● **LISTED ENTRIES**:
----
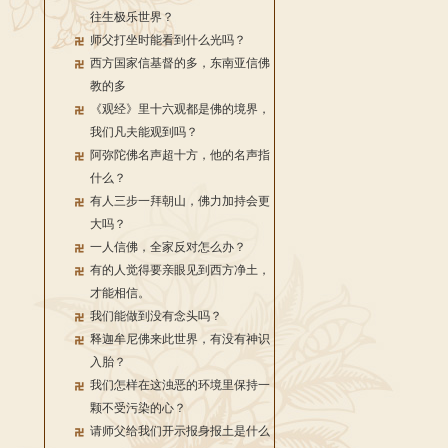
往生极乐世界？
师父打坐时能看到什么光吗？
西方国家信基督的多，东南亚信佛
教的多
《观经》里十六观都是佛的境界，
我们凡夫能观到吗？
阿弥陀佛名声超十方，他的名声指
什么？
有人三步一拜朝山，佛力加持会更
大吗？
一人信佛，全家反对怎么办？
有的人觉得要亲眼见到西方净土，
才能相信。
我们能做到没有念头吗？
释迦牟尼佛来此世界，有没有神识
入胎？
我们怎样在这浊恶的环境里保持一
颗不受污染的心？
请师父给我们开示报身报土是什么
----
● **EXERCISE DETAILS**: Repeat the material exactly and drop each image.

● **RESPONSE FOR THIS EXERCISE**:
往生极乐世界？
师父打坐时能看到什么光吗？
西方国家信基督的多，东南亚信佛
教的多
《观经》里十六观都是佛的境界，
我们凡夫能观到吗？
阿弥陀佛名声超十方，他的名声指
什么？
有人三步一拜朝山，佛力加持会更
大吗？
一人信佛，全家反对怎么办？
有的人觉得要亲眼见到西方净土，
才能相信。
我们能做到没有念头吗？
释迦牟尼佛来此世界，有没有神识
入胎？
我们怎样在这浊恶的环境里保持一
颗不受污染的心？
请师父给我们开示报身报土是什么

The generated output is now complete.